DPTP SOSR 2019

Time-synchronization in the Programmable Data Plane

Posted by Yiran on April 22, 2019

核心思想

在可编程交换机数据平面实现时间同步协议. 亮点:非常详尽的可编程交换机各部分delay的测量

Motivation

  • NTP (Network time protocol) 精度不够(软件timestamp)
  • PTP标准 (IEEE 1588 Precise Time Protocol)精度高,能够实现纳秒级别的同步(硬件timestamp),但是由于通常由端主机软件或者交换机控制平面实现,存在一些问题:(1)the client requires several synchronization rounds and statistical filtering to offset clock drifts suffered during software processing delays. This results in clients requiring up to 10 minutes to achieve an offset below 1 µs.(2)在高负载情况下精度下降至100微秒(3)软件实现不易扩展(性能下降),专有硬件设备部署开销大
  • DTP (Datacenter Time Protocol) 利用物理层clock(Ethernet PHY layer)同步机制。(1) 非常依赖物理层特性:For 10 Gbps link speed, the PHY frequency is 156.25 MHz, and thus a single clock cycle is 6.4 ns. The synchronization precision achievable for 10G NIC is bounded by 25.6 ns (4 clock cycles) for a single hop. (2)全部物理层需要部署特殊硬件

  • 可编程交换机带来的机遇: (1)灵活的数据包头处理; (2) 带状态存储;(3)自带ns级时钟, 使用42-48 bit counters保证能够几小时不回绕;

Measurement and understanding

设计前的重要一步:需要理解 参考时钟请求的client的通信中各部分的delay组成及变化。 Achieving nanosecond-scale synchronization requires accounting for nanosecond-level variability in the various delay components

模型:request-respond— a client sends a request to synchronize with a server who maintains the reference clock

PISA:

Switch to Switch

Delay breakdown:

$T_{ReqIg}$: Timestamp (Request packet arrival at ingress pipeline of SW1).

ReqQ: Duration (Ingress pipeline processing and packet queuing at buffer engine).

ReqWD: Duration (Wire-delay across DAC cable).

MacD: Duration (Input buffering and parsing).

其余可结合 Figure 2. 通过加timestamp, 论文进行了重复实验测量每个delay component.

重要结论:

(1) RespTx and RespQ to be the major contributors of the total delay; RespTx includes egress pipeline processing, deparsing, Tx MAC delay and serialization,其中 egress pipeline processing时间固定,变量来自于其他三个

(2) Wire-delay具有不对称性:between request and response 并且asymmetry variation随着链路速率增加而降低(也就是链路速度越高时钟精度越高)

(3) 尽管不同component的delay会变化, 但是它们中的大多数都是可测量的, 这种变化性不会影响时钟同步, 唯一unaccounted的是wire delay.

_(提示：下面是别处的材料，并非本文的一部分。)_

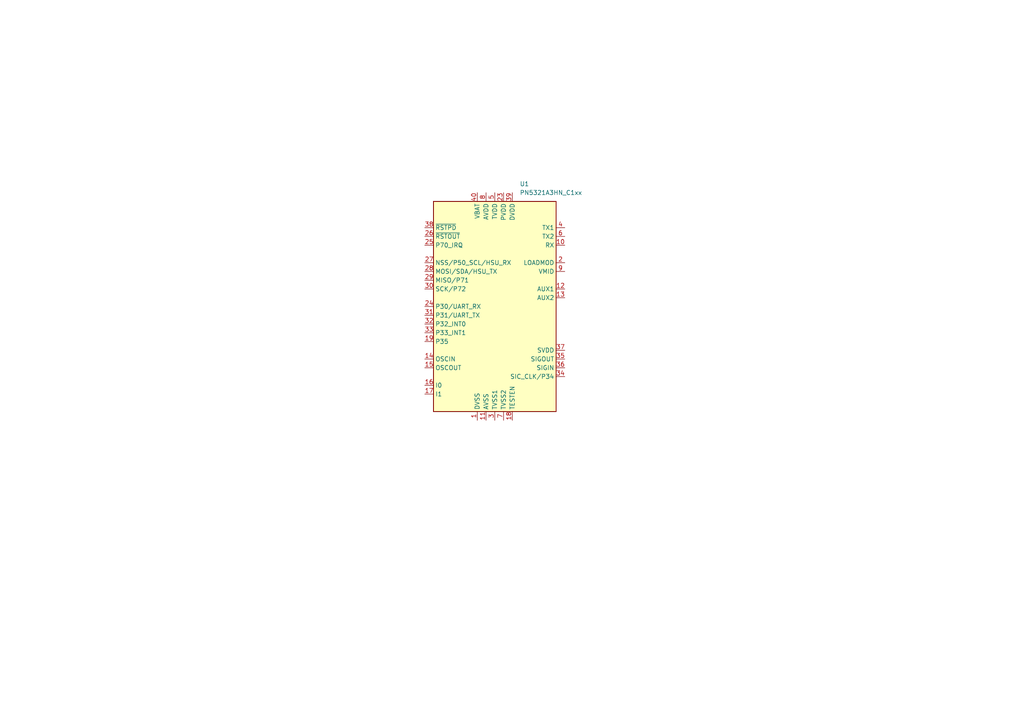
<source format=kicad_sch>
(kicad_sch
	(version 20250114)
	(generator "eeschema")
	(generator_version "9.0")
	(uuid "ad7fb697-c5c1-485b-8bda-a3915d6089c0")
	(paper "A4")
	
	(symbol
		(lib_id "RF_NFC:PN5321A3HN_C1xx")
		(at 143.51 88.9 0)
		(unit 1)
		(exclude_from_sim no)
		(in_bom yes)
		(on_board yes)
		(dnp no)
		(fields_autoplaced yes)
		(uuid "9887db2e-ad7a-4cc1-9c53-ed8d30c3ad16")
		(property "Reference" "U1"
			(at 150.7333 53.34 0)
			(effects
				(font
					(size 1.27 1.27)
				)
				(justify left)
			)
		)
		(property "Value" "PN5321A3HN_C1xx"
			(at 150.7333 55.88 0)
			(effects
				(font
					(size 1.27 1.27)
				)
				(justify left)
			)
		)
		(property "Footprint" "Package_DFN_QFN:HVQFN-40-1EP_6x6mm_P0.5mm_EP4.1x4.1mm"
			(at 181.61 120.65 0)
			(effects
				(font
					(size 1.27 1.27)
				)
				(hide yes)
			)
		)
		(property "Datasheet" "https://www.nxp.com/docs/en/nxp/data-sheets/PN532_C1.pdf"
			(at 143.51 83.82 0)
			(effects
				(font
					(size 1.27 1.27)
				)
				(hide yes)
			)
		)
		(property "Description" "Near Field Communication (NFC) controller, QFN-40"
			(at 143.51 88.9 0)
			(effects
				(font
					(size 1.27 1.27)
				)
				(hide yes)
			)
		)
		(pin "16"
			(uuid "2a9c6495-b465-4951-94d3-7b50fbe5629b")
		)
		(pin "41"
			(uuid "3210b036-9e06-42e8-bf01-615b9e1226f6")
		)
		(pin "11"
			(uuid "b52ae707-def5-4516-ac1c-8db0eccd1a57")
		)
		(pin "22"
			(uuid "9ea7a8e4-c474-402a-9284-8b21c020a68c")
		)
		(pin "26"
			(uuid "283269bf-b794-4f46-8604-6e3794d0bd5b")
		)
		(pin "4"
			(uuid "2a5b7e85-b2a6-4163-a2c7-e55c0634f85d")
		)
		(pin "17"
			(uuid "5bd392d8-02c1-4f7a-b6a8-e944923d70a9")
		)
		(pin "25"
			(uuid "b7c87521-1afc-462c-8540-e74872a1b18d")
		)
		(pin "33"
			(uuid "850a7a5b-32c6-45fa-933f-4ad0e1c23dc3")
		)
		(pin "21"
			(uuid "29940957-d262-4f73-9bcf-e00c6c8f0608")
		)
		(pin "15"
			(uuid "455b49d9-b4ae-46b9-acfc-2501f07914a3")
		)
		(pin "14"
			(uuid "6e92a5df-5727-4e93-87c8-3ab0ce4a69a7")
		)
		(pin "1"
			(uuid "451ee172-6536-4c85-ab33-290116758bc5")
		)
		(pin "3"
			(uuid "207c7659-e475-4c33-9ed3-45a6d21adefd")
		)
		(pin "8"
			(uuid "2a546e06-3a36-4abf-a9a0-2b233976b72a")
		)
		(pin "23"
			(uuid "28a4fe92-309b-4727-80cd-f95a0f0ea7a6")
		)
		(pin "5"
			(uuid "34499e74-b205-4469-97a3-ddb3e379d64d")
		)
		(pin "20"
			(uuid "62f50eb7-0afc-4ad8-ba6e-004b303c38c6")
		)
		(pin "24"
			(uuid "52321a9f-854f-4be0-841c-8d94c52ef7f9")
		)
		(pin "40"
			(uuid "1fa515ce-9bfc-449a-9baa-919db16eebd5")
		)
		(pin "27"
			(uuid "11e5026d-5f78-4cd9-a7e7-e6b62bd3f6a2")
		)
		(pin "10"
			(uuid "cd0464dd-361d-4f3d-9961-83278adeaa4f")
		)
		(pin "32"
			(uuid "400f0ca8-45a8-444d-99be-87ba7ff4a354")
		)
		(pin "18"
			(uuid "6cdaa1ee-b192-48c3-9edf-abec5fa23cd7")
		)
		(pin "7"
			(uuid "1d02c027-7ebf-416d-a14d-5c5d7414597c")
		)
		(pin "38"
			(uuid "382544be-61db-4122-8fb7-d841b092d04f")
		)
		(pin "2"
			(uuid "82c3b6bd-31ea-41ab-99da-466daef76dee")
		)
		(pin "9"
			(uuid "8dd0f1e1-a4c6-49e5-a0e4-a8de96d1b6b8")
		)
		(pin "36"
			(uuid "b9f72d14-ef9f-4ed6-949b-44487238f387")
		)
		(pin "34"
			(uuid "46614358-4421-4cbc-a97e-43187e4ce2fb")
		)
		(pin "37"
			(uuid "c6fd8a12-eceb-458e-9f4b-c7a84501d2ab")
		)
		(pin "12"
			(uuid "198831f3-6979-4364-9983-27fc6e27368b")
		)
		(pin "13"
			(uuid "90244a90-d1fc-4a6f-b6a5-df7dcc1f1972")
		)
		(pin "35"
			(uuid "8b2077ce-0c73-41d8-a5cd-b8c28be64fdb")
		)
		(pin "6"
			(uuid "5ba6e6cb-d95b-4ef7-a7fd-c439d75d0c17")
		)
		(pin "39"
			(uuid "801a2bec-5070-4ff0-836f-9f757408c01e")
		)
		(pin "28"
			(uuid "2522c8d8-7d61-47bd-a429-d57faebd49c5")
		)
		(pin "29"
			(uuid "700771b6-dc92-4c1a-929e-59159faa22f0")
		)
		(pin "30"
			(uuid "3338e8f4-3391-4d08-a135-ead4b91e59f0")
		)
		(pin "31"
			(uuid "6eab34d2-9165-45bb-8599-f565e75c3119")
		)
		(pin "19"
			(uuid "e9292d52-999f-4e66-ad43-9a2a75d19c5f")
		)
		(instances
			(project ""
				(path "/a447b29c-a552-49ae-9d58-ae219d627e87/200e1465-6723-4816-8437-2badde05a71c"
					(reference "U1")
					(unit 1)
				)
			)
		)
	)
)

</source>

(4) To accurately account for a packet’s exit timestamp, a follow-up packet is required. The follow-up packet could be avoided if the packet departure timestamp could precisely capture packet’s exit time and could be embedded in the data-plane.

Switch to Host

A request packet originates from a host (rack server) and a switch responds to the request. 使用了两种网卡。其中一种网卡:

NicWireDelay: consists of the two-way wire delay and the MAC/serialization delay incurred at the NIC/transceiver.

重要结论:

(1) An unaccounted and variable : NicWireDelay.

(2) The NicWireDelay varies up to 27 ns in Intel X710 (SFP+) and 16 ns in Intel XXV710 (SFP28) under idle conditions.

(3) 当有主机的cross traffic存在时, NicWireDelay增加. 几乎随load线性增加. traffic packet 64bytes比 1500 bytes增加更快.

(4) 主机需要知道cross traffic的volume: 时间同步在有主机的upstream cross traffic 存在时会产生错误,由于(asymmetry of NicWireDelay).

Design

时间同步的工作流程:首先网络中的一个交换机被指定为 master switch; 网络中的交换机与master switch (directly or indirectly) 通信获得全局时间.由于存在时钟漂移, 上述通信需要定期执行. 网络中的交换机同步后, 主机可直接向交换机查询进行同步.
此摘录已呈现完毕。